_TASK DATA:_
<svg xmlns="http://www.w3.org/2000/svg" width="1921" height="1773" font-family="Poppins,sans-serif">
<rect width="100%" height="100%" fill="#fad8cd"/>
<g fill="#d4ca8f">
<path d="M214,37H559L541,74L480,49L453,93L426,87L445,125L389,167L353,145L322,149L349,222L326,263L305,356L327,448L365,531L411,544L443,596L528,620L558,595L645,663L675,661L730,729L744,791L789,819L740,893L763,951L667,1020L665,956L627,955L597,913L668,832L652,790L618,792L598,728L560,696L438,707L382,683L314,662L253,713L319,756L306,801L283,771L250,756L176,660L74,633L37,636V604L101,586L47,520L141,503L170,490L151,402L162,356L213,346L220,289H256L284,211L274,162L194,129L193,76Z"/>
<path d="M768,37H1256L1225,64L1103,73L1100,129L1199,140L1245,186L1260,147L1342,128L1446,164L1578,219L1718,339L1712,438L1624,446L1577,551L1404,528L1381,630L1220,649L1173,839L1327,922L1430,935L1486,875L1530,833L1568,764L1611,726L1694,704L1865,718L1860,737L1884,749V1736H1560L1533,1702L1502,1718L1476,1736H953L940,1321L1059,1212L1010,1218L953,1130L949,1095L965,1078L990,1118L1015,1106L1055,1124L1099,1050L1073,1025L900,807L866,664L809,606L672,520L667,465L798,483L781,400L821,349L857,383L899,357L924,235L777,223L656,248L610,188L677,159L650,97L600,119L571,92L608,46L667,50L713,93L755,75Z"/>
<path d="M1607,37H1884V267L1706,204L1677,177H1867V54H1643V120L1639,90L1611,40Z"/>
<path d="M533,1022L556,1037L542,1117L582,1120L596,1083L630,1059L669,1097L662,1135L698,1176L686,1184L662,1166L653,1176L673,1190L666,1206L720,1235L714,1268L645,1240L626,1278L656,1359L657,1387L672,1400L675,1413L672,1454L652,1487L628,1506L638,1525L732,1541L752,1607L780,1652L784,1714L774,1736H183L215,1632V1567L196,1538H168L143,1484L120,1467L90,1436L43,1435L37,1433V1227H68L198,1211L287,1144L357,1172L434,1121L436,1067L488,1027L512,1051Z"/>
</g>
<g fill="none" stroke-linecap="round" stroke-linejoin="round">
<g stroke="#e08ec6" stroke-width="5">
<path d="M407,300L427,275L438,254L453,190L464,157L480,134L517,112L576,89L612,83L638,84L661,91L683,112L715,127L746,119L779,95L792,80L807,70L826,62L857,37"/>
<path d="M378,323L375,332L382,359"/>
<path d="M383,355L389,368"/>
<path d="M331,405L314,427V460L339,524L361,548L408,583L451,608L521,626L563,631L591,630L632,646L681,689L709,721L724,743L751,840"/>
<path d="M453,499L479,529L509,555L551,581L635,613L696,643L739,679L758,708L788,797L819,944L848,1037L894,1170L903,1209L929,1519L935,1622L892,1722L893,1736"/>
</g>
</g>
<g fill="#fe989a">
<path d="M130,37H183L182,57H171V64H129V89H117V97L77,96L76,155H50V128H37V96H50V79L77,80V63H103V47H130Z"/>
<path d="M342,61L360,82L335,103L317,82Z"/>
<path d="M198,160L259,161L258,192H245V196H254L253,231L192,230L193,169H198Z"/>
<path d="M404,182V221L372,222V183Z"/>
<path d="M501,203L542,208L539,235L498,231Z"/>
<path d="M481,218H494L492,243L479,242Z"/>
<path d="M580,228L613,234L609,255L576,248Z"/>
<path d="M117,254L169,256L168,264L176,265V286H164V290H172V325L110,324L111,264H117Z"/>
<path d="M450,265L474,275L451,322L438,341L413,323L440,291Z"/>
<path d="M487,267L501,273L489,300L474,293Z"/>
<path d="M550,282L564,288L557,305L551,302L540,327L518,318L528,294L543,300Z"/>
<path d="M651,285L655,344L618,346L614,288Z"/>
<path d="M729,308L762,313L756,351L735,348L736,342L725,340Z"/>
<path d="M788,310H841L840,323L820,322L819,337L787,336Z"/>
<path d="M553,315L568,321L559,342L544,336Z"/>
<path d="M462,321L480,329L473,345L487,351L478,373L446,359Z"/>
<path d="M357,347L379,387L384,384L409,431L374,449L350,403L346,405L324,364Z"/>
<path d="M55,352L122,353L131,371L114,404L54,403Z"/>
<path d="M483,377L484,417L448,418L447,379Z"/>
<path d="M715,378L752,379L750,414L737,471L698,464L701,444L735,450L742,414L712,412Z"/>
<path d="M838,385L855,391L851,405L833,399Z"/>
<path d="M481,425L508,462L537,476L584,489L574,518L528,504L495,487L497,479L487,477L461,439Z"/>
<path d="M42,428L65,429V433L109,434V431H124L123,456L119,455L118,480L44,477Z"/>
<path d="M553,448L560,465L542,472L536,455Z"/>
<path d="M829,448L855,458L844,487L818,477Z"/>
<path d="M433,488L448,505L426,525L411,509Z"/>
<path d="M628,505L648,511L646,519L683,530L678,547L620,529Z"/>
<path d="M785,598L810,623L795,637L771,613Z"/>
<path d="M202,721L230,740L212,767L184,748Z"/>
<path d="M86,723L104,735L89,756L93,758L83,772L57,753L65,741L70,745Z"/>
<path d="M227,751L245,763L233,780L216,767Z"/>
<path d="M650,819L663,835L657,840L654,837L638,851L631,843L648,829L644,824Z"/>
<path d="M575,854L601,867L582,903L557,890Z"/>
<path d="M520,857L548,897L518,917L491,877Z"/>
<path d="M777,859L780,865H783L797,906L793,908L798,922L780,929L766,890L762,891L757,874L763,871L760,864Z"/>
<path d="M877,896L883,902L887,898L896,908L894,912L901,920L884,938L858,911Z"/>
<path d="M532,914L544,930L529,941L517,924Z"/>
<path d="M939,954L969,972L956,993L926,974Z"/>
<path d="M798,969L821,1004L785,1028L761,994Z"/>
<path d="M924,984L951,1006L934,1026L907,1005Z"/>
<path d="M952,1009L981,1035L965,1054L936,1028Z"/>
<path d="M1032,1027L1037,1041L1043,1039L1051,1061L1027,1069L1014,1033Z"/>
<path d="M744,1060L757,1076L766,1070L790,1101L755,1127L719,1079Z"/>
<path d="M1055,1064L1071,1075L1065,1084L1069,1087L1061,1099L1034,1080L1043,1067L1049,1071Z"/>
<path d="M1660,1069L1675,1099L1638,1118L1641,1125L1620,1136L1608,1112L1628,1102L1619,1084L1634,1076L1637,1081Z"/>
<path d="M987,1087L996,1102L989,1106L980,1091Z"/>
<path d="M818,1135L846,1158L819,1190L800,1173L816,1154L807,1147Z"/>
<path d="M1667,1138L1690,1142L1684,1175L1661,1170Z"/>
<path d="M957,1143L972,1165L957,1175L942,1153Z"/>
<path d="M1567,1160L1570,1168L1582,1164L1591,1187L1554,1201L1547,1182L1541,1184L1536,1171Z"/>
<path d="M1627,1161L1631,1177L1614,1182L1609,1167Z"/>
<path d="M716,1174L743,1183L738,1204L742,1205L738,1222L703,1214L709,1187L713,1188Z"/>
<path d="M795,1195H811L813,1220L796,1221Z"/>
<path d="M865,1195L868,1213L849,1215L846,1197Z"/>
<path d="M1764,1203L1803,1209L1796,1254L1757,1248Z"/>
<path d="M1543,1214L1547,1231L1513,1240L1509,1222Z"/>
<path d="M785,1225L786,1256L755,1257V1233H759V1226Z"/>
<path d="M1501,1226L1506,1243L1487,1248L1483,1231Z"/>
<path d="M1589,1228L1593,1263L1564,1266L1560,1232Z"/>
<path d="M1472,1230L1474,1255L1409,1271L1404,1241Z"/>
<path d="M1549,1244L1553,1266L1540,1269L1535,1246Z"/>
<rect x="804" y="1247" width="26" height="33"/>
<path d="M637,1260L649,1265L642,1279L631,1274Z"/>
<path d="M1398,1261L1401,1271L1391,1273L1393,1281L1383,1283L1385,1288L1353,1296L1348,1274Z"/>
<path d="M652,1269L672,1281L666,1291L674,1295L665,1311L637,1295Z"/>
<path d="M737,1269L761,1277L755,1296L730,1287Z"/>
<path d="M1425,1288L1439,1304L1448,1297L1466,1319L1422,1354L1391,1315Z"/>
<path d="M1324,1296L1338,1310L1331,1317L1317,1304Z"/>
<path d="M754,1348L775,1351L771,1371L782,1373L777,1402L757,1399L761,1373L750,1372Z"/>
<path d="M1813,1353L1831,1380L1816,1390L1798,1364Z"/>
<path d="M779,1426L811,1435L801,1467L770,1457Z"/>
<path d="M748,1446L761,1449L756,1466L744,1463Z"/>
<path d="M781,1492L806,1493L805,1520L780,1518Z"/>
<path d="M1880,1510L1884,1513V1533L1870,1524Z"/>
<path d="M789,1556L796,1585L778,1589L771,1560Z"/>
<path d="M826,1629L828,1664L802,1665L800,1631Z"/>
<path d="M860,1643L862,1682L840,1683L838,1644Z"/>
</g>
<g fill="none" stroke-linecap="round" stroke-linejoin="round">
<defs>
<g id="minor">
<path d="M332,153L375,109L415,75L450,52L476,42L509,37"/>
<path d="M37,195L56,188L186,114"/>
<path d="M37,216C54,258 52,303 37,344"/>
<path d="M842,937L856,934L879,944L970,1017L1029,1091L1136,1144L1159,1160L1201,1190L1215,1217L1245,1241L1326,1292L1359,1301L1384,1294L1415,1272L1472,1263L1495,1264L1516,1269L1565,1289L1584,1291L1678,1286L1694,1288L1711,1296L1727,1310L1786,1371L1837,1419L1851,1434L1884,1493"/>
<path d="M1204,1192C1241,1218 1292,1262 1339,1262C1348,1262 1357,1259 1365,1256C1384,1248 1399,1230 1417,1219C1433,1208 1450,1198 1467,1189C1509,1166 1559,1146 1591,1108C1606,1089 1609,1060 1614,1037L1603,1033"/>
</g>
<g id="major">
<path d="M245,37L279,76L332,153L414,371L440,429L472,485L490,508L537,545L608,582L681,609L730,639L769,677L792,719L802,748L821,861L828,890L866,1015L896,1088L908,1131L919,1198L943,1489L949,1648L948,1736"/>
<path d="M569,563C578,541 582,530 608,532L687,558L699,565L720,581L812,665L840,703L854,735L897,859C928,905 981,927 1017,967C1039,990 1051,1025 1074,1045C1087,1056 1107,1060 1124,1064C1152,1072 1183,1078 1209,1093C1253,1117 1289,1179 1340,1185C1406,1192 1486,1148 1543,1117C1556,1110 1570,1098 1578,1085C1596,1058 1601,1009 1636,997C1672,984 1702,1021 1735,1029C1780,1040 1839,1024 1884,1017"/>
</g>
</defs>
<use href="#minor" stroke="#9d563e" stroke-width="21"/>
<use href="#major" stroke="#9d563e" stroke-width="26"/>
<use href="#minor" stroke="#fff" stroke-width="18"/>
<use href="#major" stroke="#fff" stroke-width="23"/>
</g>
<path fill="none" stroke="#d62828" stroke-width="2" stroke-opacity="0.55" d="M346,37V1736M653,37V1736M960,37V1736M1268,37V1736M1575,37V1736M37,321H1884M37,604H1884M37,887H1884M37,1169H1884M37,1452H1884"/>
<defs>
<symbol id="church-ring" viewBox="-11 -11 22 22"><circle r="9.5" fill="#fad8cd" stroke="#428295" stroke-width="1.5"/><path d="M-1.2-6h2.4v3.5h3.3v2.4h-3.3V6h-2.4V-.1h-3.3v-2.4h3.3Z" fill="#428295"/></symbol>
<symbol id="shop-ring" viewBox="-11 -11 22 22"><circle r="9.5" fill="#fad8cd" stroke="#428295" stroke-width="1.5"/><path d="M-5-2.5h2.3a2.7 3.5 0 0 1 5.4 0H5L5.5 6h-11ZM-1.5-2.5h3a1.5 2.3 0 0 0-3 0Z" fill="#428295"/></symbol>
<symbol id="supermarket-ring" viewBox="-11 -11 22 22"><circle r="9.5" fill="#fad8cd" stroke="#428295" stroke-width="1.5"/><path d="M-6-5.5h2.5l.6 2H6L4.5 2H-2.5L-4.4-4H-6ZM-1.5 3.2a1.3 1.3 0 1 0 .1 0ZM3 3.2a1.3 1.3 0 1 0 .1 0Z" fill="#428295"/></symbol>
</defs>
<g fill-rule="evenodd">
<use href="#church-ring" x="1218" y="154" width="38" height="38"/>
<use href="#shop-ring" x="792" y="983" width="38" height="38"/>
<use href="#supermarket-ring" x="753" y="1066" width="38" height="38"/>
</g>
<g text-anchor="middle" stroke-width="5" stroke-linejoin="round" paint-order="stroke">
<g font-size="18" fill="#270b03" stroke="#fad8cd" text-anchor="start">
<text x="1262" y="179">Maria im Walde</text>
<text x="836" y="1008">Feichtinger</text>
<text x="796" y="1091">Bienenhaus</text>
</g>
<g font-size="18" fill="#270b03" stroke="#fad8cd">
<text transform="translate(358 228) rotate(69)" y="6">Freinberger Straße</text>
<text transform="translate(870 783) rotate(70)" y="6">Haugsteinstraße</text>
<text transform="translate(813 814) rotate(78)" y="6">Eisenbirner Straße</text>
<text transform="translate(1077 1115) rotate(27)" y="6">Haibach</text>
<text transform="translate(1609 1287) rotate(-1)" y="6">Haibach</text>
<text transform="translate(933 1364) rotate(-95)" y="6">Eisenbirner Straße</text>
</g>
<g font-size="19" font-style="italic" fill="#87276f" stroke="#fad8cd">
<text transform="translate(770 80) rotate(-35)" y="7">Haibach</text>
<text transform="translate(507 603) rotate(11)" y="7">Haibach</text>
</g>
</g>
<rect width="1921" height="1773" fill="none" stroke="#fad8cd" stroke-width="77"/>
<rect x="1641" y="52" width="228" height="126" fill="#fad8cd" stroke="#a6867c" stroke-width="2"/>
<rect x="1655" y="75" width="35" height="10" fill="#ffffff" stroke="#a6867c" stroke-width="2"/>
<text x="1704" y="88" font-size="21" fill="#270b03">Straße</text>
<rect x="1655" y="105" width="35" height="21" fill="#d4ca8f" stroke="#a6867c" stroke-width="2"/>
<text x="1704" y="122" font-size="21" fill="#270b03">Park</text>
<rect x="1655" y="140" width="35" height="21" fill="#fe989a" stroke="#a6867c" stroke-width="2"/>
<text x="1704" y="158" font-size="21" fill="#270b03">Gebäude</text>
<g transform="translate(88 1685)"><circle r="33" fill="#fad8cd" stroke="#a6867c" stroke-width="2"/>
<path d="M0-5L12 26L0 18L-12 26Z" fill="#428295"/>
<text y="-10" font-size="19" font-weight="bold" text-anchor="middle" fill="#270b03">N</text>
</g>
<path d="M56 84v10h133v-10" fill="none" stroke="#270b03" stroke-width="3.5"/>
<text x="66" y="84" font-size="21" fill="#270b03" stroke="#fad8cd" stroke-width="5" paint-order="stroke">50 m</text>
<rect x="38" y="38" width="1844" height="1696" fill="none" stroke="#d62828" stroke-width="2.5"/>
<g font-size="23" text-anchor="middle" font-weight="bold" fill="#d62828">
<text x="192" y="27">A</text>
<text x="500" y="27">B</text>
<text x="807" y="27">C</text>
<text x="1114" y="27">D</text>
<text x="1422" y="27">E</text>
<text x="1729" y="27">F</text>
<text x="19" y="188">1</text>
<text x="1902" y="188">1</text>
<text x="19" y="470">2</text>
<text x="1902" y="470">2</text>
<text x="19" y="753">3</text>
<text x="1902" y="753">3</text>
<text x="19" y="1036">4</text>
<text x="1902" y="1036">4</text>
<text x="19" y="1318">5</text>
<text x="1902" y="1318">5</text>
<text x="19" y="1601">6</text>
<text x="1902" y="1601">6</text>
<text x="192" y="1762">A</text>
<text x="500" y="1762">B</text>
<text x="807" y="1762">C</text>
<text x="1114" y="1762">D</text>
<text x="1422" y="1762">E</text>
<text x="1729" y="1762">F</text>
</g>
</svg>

_YOUR INSTRUCTIONS:_
Check the listing above for lines containing the string "weight", and copy each one.

_RESPONSE BOX:_
<text y="-10" font-size="19" font-weight="bold" text-anchor="middle" fill="#270b03">N</text>
<g font-size="23" text-anchor="middle" font-weight="bold" fill="#d62828">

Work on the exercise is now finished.